Loaded with electronic cash that has been protected by an encryption scheme, a smart card represents a convenient, versatile medium for business transactions. Roughly the size of a standard credit card, it incorporates circuitry for processing information and keeping records.
That microcircuitry also makes it vulnerable to attack. Cryptographers have now identified techniques for breaking the security system built into a smart card. They cracked the codes by monitoring power consumption as the circuitry performed its cryptographic operations.
"We have implemented these attacks against a large number of smart cards and, at this point, do not believe that any cryptographic smart cards on the market are immune to these analysis techniques," says Paul Kocher of the consulting firm Cryptography Research in San Francisco.
Last week, Kocher and coworkers Joshua Jaffe and Benjamin Jun posted their report revealing the security flaw.

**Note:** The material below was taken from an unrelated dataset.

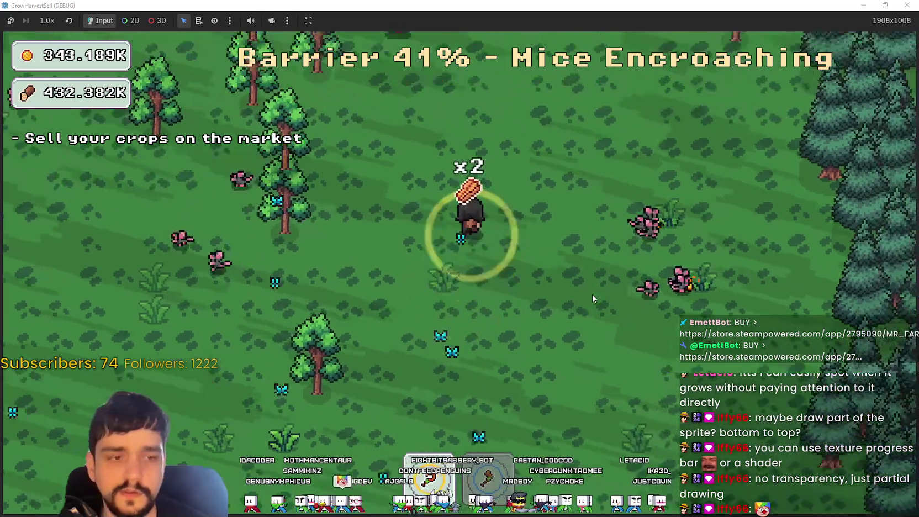
# Walk the character up, down and across the meadow checking the crops.
pyautogui.press('w')
pyautogui.press('a')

It can be found on the World Wide Web at http://www.cryptography.com/dpa/.
"[The flaw] is indeed a serious security threat to many existing systems," says Ross Anderson of the University of Cambridge Computer Laboratory in England. "It allows relatively low-budget attackers to get at key material that previously required a moderately well-equipped lab."
The integrated circuits on smart cards consist of vast arrays of transistors, which act as voltage-controlled switches. Different microprocessor instructions initiate characteristic switching patterns. The resulting motion of electric charge consumes power and generates electromagnetic radiation, which can be detected outside the card.
Researchers have already demonstrated that it is possible to accumulate enough data to deduce secret keys - strings of 1s and 0s - required to decrypt confidential information stored on smart cards. Using sophisticated tools, they've measured the duration of cryptographic operations.
In the new threat, an attacker can use less expensive equipment to monitor a smart card's electronic responses. Fluctuations in power consumption correspond to different stages in a cryptographic process. By magnifying the signal, it is possible to detect individual microprocessor instructions and distinguish between various arithmetic operations.
A more sophisticated analysis of these data relies on the application of statistical and error-correction techniques to extract information useful for deducing secret keys. Once the secret key is found, a criminal could make a copy of the smart card and obtain unauthorized access to someone else's account or, in some systems, automatically refill the card with cash.
Such threats, however, require that criminals have special equipment attached to or physically near the card. Smart cards are safe when stored in a wallet or purse, Kocher says.
Stolen or lost smart cards are another matter, because they can be connected to a power sensor nd computer.
One approach to increased security is to recognize a smart card's vulnerability. An electronic cash system used by Visa International, for example, checks for unusual account activity. When that system was designed, Anderson says, "We did not know as much about breaking into smart cards as we do now, but we suspected that it would be done." Other companies have also started to adopt countermeasures.